I couldn't write the check fast enough.


----------



## Husky137 (Mar 21, 2007)

A. Stanton said:


> I had a 1/3 acre cleared for my new garage. The guy cut about 30 good-sized trees and took the trunks away for firewood. He left me the tops and stumps. For this he charged $1,500 and this was in the summer of 2002.




That's not clearing. I fhe left a pile of chips and stumps it would have been cleared. Double that price and then some more.


----------



## Mtnman4ever (Mar 25, 2007)

A. Stanton said:


> I had a 1/3 acre cleared for my new garage. The guy cut about 30 good-sized trees and took the trunks away for firewood. He left me the tops and stumps. For this he charged $1,500 and this was in the summer of 2002.
> I asked for the tops so that I could pick at em for firewood.
> I should of also added that the guy was running a special at the time: any building lot, one(1) acre or smaller cleared for a flat fee of $1,500.
> I couldn't write the check fast enough.

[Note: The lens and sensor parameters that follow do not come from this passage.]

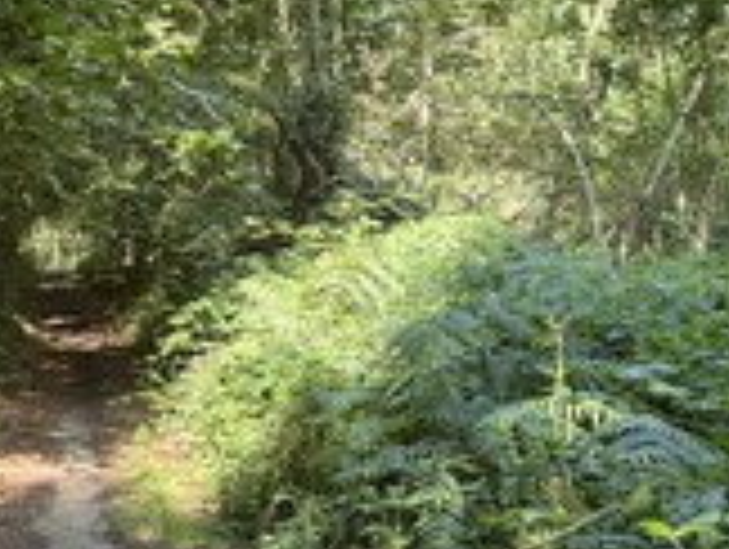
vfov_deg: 19.9
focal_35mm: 74
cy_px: 317
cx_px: 36
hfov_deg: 25.3
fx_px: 1561
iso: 100
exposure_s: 1/121
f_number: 1.78
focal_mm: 6.76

You got a hell of a deal there . depending on he size of the trees


----------



## ropensaddle (Mar 28, 2007)

Man,Around here they want it done for logs


----------



## Husky137 (Mar 28, 2007)

ropensaddle said:


> Man,Around here they want it done for logs



Around here, that is called logging, and the tops stay where they fall.


----------



## The WoodButcher (Jun 17, 2007)

*


ropensaddle said:



Man,Around here they want it done for logs   

Click to expand...

I gotta say Ditto to that. I get it all the time, "If you come clear my 5 acre lot, "I'll GIVE you all the logs". WOW,.......... I would hate to think, I was working my butt off,..... for logs  . I ain't NEVER been able to spend one. On top of that, most of the time they only have large sticks nothing worth milling. I don't do land clearing, I have a sawmill, but everybody seems to think I will clear there land for the logs. Now if they have good logs, I will go cut the good sawlogs and haul them away but thats it, no debris removal. I have a few tree service friends that keep me in logs pretty good, but I gotta watch for yard trees and tramp metal. 
Just my 2 cents.  *


----------